- Written by: Cecilia Börjlind; Rolf Börjlind;
- Directed by: Harald Hamrell
- Starring: Peter Haber; Mikael Persbrandt;
- Country of origin: Sweden
- Original language: Swedish

Production
- Producer: Lars Blomgren

Original release
- Release: 26 August 2009

= Beck: The Eye of the Storm =

Beck: The Eye of the Storm (Beck – I stormens öga) is a 2009 film about the Swedish police detective Martin Beck, directed by Harald Hamrell. It is the 25th film in the series of chief inspector Martin Beck with Peter Haber in the role of Beck and Mikael Persbrandt as Gunvald Larsson. The producer is Lars Blomgren and production company is Filmlance.

***

Short task 1: According to the entry on Beck: The Eye of the Storm, which company produced the film?
Short task 2: Translate this sentence from the entry on Beck: The Eye of the Storm into Spanish: "It is the 25th film in the series of chief inspector Martin Beck with Peter Haber in the role of Beck and Mikael Persbrandt as Gunvald Larsson."
Short task 3: Summarize the entry on Beck: The Eye of the Storm in two sentences.

Material:
***

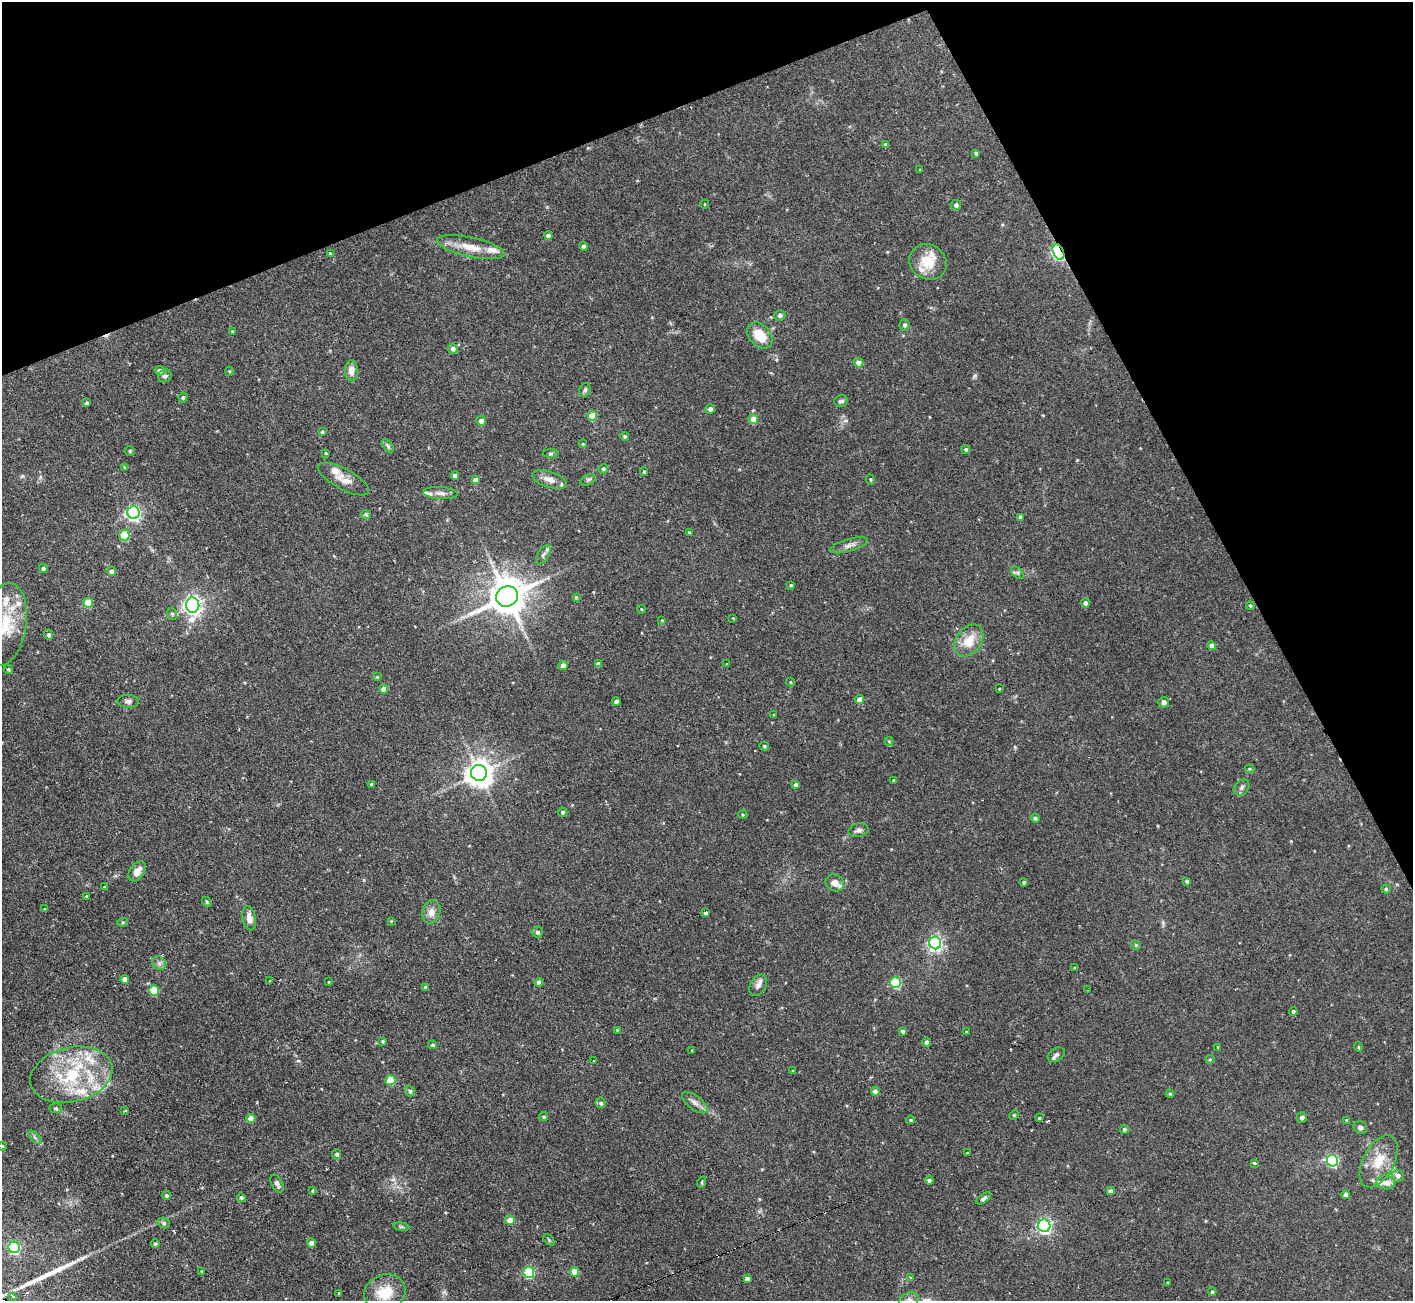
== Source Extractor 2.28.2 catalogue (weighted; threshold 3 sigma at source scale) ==
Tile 3 of 4 x 4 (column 3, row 1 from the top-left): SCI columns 2821-4231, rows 4045-5343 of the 5641 x 5624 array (HDU 1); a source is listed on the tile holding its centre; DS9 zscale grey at full resolution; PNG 1415 x 1303 px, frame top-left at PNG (2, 2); each listed source drawn as its Kron ellipse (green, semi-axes under 4 px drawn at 4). Shown black and unused: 21% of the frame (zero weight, under 2 of 3 exposures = <1% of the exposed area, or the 3 px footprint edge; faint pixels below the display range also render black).
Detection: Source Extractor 2.28.2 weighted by HDU 2 'WHT'; one run over the whole footprint, this tile lists its part. Background 0.094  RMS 0.0058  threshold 0.0261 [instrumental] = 3 sigma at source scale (4.5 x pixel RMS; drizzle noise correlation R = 1.50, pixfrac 1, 0.05/0.05 arcsec/px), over >= 5 px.
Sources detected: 212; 1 too faint to see at this stretch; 4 cosmic-ray / hot-pixel residue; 1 long thin detection or spike segment (spike, bleed or trail) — neither listed nor drawn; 12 inside a brighter listed object's ellipse — not listed separately; the other 194 listed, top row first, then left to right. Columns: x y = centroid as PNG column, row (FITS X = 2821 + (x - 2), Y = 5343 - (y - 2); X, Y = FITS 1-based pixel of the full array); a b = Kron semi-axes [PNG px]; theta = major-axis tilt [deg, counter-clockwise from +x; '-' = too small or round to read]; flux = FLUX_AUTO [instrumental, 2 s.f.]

***

Complete response 1: Filmlance

Complete response 2: Es la 25.ª película de la serie del inspector jefe Martin Beck, con Peter Haber en el papel de Beck y Mikael Persbrandt como Gunvald Larsson.

Complete response 3: Beck: The Eye of the Storm is a 2009 Swedish film about police detective Martin Beck, directed by Harald Hamrell and written by Cecilia and Rolf Börjlind. The 25th film in the Martin Beck series, it stars Peter Haber as Beck and Mikael Persbrandt as Gunvald Larsson and was produced by Lars Blomgren through Filmlance.